PhD Defense by Gregory L. Holst

Gregory L. Holst
PhD Defense Presentation

Monday October 24th, 2016
1:00 pm EDT
1128 IBB

950 Atlantic Drive Atlanta, GA 30332

Advisor: Craig R. Forest, PhD (Georgia Institute of Technology)

Committee:
Edward S. Boyden, PhD (Massachusetts Institute of Technology)
Hongkui Zeng, PhD (Allen Institute for Brain Science)
Garrett B. Stanley, PhD (Georgia Institute of Technology)
Todd Sulchek, PhD (Georgia Institute of Technology)
Suhasa B. Kodandaramaiah, PhD (University of Minnesota)

“In Vivo Serial Patch Clamp Robotics for Cell-Type Identification in the Mouse Visual Cortex”

In 2013, President Obama announced the Brain Initiative to fund the development of new tools for studying the brain and to identify the root causes of nervous system disorders.  Our knowledge of the brain is currently limited by our ability to record the dynamic activity of neurons in intact, behaving circuits.  Here we show the development of robotics tools to investigate the unique behaviors of neurons in the visual cortex of mice and transform the highly manual art of obtaining patch clamp recordings into a systematic, automated procedure.

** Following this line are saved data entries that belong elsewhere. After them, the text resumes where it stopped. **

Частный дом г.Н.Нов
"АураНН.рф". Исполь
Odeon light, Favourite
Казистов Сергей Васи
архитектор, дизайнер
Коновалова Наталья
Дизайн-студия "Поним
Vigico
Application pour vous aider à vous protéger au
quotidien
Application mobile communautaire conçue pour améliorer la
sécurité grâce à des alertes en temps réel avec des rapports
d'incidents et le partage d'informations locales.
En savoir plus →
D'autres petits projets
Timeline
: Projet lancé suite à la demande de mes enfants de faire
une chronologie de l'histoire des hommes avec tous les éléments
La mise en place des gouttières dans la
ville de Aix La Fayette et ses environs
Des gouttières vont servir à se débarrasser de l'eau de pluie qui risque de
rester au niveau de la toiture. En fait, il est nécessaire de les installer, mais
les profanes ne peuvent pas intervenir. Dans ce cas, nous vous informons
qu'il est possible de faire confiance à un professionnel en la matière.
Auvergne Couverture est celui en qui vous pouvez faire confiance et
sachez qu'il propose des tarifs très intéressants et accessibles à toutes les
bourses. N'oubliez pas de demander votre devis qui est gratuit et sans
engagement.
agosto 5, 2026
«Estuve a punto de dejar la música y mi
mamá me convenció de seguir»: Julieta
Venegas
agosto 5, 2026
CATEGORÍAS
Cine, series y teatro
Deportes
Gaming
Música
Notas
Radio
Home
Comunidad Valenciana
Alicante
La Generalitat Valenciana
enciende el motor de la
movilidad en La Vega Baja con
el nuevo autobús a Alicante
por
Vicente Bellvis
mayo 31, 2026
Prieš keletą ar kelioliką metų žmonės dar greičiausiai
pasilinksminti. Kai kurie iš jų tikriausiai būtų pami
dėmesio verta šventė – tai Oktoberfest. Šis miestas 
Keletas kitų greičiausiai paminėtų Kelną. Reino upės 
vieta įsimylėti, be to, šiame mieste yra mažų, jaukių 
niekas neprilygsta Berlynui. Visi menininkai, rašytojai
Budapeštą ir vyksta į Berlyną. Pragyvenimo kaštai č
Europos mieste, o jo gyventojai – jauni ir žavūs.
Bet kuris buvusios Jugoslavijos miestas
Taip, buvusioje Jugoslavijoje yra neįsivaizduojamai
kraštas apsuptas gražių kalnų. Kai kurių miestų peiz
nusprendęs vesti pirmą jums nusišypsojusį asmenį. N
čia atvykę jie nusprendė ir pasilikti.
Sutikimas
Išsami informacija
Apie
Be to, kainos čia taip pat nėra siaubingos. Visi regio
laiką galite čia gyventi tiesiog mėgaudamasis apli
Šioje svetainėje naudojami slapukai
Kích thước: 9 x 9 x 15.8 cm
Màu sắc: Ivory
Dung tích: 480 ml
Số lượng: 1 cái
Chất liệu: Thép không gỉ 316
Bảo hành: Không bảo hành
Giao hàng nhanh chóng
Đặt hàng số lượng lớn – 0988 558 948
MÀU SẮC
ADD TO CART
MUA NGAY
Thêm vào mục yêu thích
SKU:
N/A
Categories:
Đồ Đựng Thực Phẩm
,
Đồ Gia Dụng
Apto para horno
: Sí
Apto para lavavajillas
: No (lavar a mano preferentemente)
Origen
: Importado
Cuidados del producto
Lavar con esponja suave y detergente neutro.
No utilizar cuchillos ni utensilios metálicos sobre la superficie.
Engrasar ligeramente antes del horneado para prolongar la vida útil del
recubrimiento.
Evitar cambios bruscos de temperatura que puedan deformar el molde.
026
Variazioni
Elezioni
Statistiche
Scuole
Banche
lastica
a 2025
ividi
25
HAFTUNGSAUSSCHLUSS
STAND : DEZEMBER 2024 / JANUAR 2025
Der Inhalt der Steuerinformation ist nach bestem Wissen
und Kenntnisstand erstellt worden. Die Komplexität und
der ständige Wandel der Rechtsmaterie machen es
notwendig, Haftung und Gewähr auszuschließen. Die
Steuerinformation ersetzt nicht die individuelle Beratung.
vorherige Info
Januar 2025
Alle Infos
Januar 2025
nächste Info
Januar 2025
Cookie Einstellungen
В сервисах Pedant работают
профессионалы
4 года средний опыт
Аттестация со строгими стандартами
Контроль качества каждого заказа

The patch clamp technique is the gold standard for recording the intracellular electrical activity of individual cells and has the highest resolution and specificity of any other technique.  However, the manual methods used to control the position, pressure, and voltage of the glass recording pipette severely limit the throughput and the ability to perform multiple simultaneous recordings in vivo.  This work shows the development of automation systems to precisely and repeatably prepare the recording pipette, position it in the brain, establish the recording, and conduct the entire electrophysiological experiment all without requiring the presence of a human operator.  The robot has autonomously obtained multiple, consecutive recordings in vivo with the same quality and throughput as a human operator.  Robotic hardware and software algorithms enable parallel scaling for increased throughput, systematic operation, and rapid dissemination of challenging techniques.  These tools will increase our capacity to rapidly identify new cell-type classification schemes and understand the in vivo function and dysfunction of cells within the nervous system.